- _WHAT THIS TASK INVOLVES_
For the records that follow, return only the count of lines containing the string "Ihnen".

- _Saved entries_

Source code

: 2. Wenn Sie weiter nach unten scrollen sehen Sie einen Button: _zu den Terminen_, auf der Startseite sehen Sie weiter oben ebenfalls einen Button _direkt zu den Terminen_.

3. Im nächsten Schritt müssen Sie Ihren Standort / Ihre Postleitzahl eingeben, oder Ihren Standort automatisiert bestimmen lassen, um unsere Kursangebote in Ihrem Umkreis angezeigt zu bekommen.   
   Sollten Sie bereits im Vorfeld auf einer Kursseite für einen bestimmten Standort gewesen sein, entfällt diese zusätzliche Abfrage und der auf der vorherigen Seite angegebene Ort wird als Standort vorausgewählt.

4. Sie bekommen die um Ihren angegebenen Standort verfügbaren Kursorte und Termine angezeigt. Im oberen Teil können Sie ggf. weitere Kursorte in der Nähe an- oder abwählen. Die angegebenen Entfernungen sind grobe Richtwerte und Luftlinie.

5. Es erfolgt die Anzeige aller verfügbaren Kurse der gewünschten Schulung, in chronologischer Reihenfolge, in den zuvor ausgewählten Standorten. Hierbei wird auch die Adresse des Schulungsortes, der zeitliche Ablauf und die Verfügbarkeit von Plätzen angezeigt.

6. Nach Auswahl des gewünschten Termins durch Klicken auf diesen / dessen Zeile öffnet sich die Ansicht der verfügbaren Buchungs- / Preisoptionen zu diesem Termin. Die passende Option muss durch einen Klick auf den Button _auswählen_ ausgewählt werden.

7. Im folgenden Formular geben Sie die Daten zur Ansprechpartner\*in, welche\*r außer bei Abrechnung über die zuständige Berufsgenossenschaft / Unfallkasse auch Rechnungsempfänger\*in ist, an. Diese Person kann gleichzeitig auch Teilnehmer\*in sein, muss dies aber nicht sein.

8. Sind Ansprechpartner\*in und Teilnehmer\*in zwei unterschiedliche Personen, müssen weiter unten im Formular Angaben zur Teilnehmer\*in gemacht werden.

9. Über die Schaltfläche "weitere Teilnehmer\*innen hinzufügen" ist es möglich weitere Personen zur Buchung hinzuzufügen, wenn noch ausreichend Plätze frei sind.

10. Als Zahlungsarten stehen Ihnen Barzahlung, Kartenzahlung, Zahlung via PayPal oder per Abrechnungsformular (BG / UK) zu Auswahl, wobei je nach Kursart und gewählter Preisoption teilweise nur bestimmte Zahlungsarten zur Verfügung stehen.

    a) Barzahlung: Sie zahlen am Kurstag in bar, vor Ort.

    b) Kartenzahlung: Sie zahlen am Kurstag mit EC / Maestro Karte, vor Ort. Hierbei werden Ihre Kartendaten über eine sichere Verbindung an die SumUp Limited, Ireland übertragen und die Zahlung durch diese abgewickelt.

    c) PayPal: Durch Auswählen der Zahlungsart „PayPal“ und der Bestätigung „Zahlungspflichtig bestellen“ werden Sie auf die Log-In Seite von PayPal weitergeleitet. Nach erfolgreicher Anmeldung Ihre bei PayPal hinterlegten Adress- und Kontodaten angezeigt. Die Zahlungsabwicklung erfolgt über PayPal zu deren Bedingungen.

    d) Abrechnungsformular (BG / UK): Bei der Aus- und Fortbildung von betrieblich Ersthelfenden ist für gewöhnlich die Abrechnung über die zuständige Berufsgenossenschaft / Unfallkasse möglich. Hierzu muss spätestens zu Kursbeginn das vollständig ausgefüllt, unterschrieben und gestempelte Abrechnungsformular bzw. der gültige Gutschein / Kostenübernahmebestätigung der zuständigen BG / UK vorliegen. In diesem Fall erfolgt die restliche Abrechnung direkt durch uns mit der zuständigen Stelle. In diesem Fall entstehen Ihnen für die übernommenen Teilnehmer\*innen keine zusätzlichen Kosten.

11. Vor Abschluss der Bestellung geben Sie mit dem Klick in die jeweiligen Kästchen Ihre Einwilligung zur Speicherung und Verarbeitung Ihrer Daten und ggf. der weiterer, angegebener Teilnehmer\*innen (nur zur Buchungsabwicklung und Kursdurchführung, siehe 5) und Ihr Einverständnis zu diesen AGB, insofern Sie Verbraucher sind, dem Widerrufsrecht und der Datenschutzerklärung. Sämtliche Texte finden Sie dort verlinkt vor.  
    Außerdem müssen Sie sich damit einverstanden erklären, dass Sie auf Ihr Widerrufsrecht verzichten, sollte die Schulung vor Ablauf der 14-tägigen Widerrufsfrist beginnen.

- _EXERCISE SOLUTION_
2